Secondo l’Istat, l’ottimismo cresce un po in tutti i settori economici. Il clima di fiducia sale a luglio a 79,6 da 76,4 di giugno. L’indice complessivo riflette il miglioramento della fiducia diffuso in tutti i settori economici: dalle imprese manifatturiere e di costruzione, a quelle del commercio al dettaglio e dei servizi di mercato. Per quanto riguarda l’indice per le imprese manifatturiere, aumenta passando da 90,5 di giugno a 91,7. Migliorano anche gli ordini e le attese di produzione, da -39 a -37 e da -2 a 0, i rispettivi saldi. Sale anche il saldo relativo ai giudizi sulle scorte di magazzino che passa da 1 a 0. L’analisi del clima di fiducia per raggruppamenti principali di industrie (Rpi) indica un miglioramento diffuso della fiducia: nei beni di consumo da 91,3 a 92,8, nei beni intermedi da 89,8 a 90,8 e nei beni strumentali da 91,1 a 92,5.
Istat


Per le imprese di costruzione invece, l’indice del clima di fiducia delle imprese sale da 71,1 di giugno a 76,5. Migliorano sia i giudizi sugli ordini e/o piani di costruzione sia le attese sull’occupazione, i saldi aumentano da -56 a -52 e da -27 a -20, rispettivamente.

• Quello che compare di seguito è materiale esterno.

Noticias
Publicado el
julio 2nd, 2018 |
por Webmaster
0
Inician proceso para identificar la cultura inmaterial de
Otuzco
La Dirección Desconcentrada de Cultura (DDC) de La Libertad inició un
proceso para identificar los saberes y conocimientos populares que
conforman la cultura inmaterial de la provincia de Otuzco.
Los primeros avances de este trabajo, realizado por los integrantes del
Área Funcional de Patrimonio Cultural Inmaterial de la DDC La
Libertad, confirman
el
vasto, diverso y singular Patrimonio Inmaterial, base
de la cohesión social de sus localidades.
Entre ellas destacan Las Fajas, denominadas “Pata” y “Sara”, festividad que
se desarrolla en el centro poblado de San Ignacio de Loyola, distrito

Mentre l’indice di fiducia delle imprese dei servizi di mercato sale da 70,7 di giugno a 75,6. Crescono i saldi dei giudizi e delle attese sugli ordini da -29 a -27 e da -17 a -11, rispettivamente e migliorano le attese sull’andamento generale dell’economia italiana. Anche per quanto riguarda il commercio al dettaglio, l’indice del clima di fiducia sale da 80,9 di giugno a 82,1.

Questi elencati, sono “dati di fiducia”, niente a che vedere con l’economia reale italiana, fatta di tante tasse, ostacoli burocratici infiniti e licenziamenti in tronco.